The $1.2 million project may be the last of its kind that the city can pull off. Action by the California Legislature that was ruled constitutional by the state’s highest court is set to kill off redevelopment agencies up and down the state by May 1. That means affordable housing programs that were required to constitute 20 percent of all RDA spending will no longer be possible to pursue.

The initial purchase of the complex for a family shelter nearly two decades ago was made possible by RDA assistance. If the agency didn’t help, there would likely be no homeless shelter in Manteca today. The entire tab for the makeover was funded with RDA money.

The two-story structure was opened in 1919 as a 30-bed hospital. It cost $25,000 to build. The structure was not only brought up to code but was renovated to reflect the architecture of the late 1910s. It also had central heat and air installed as well as other efficiencies such as a metal roof to keep maintenance costs down.

The eight apartments average about 500 square feet each including one that is handicap accessible.

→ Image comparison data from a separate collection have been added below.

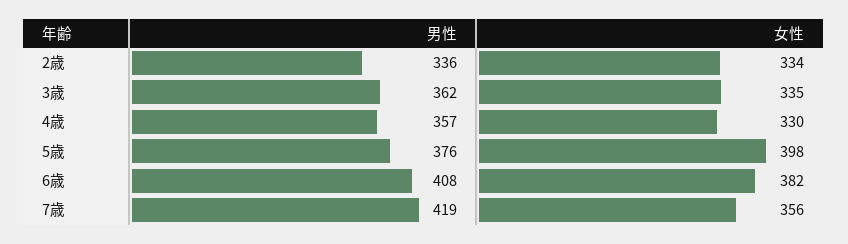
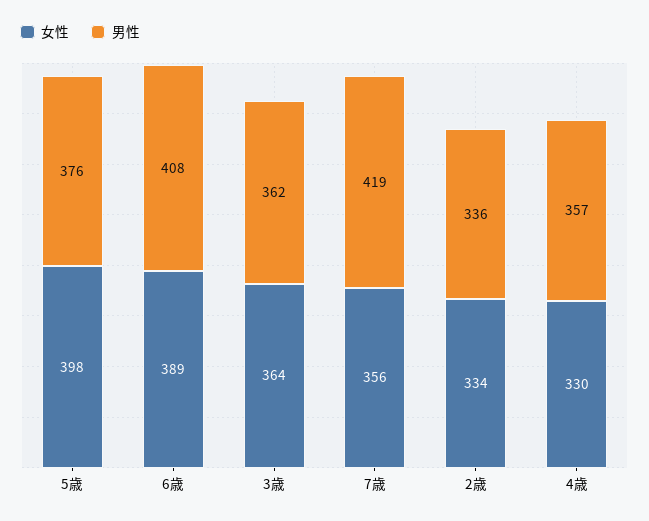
  {
    "男性": {
      "2歳": 336,
      "3歳": 362,
      "4歳": 357,
      "5歳": 376,
      "6歳": 408,
      "7歳": 419
    },
    "女性": {
      "2歳": 334,
-     "3歳": 335,
+     "3歳": 364,
      "4歳": 330,
      "5歳": 398,
-     "6歳": 382,
+     "6歳": 389,
      "7歳": 356
    }
  }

Families stay for a maximum of two months of free rent. Many of their basic needs are provided so they can save money to secure a place of their own. They are also taught how to manage their money. Many of the homeless are actually still working. Either one spouse has lost their job or had hours reduced. Their biggest obstacle to securing a home is coming up with the down payment to rent an apartment or a small house

HOPE has almost a 75 percent success rate. That means that three-quarters of the people they have helped since opening 20 years ago - or about 3,000 of the 4,000 that includes children - have ended up being able to stay in rental housing.

More than 60 percent of the $150,000 needed to run the shelters each year comes from the private sector with the rest through federal and state grants. Included in that private sector support are monthly contributions from 16 churches.

Thompson has noted many of the homeless families sleep on couches and floors in friends’ houses for a few days and move on before they get the tenant in trouble. Some sleep in garages while others stay in a motel for a few days and then go back out on the street to live out of vehicles until they get enough money to get a motel room. Still others will camp at nearby parks and even along the river.

Manteca Unified School District has indicated that 700 of its 23,000 students at any given time can be classified as homeless.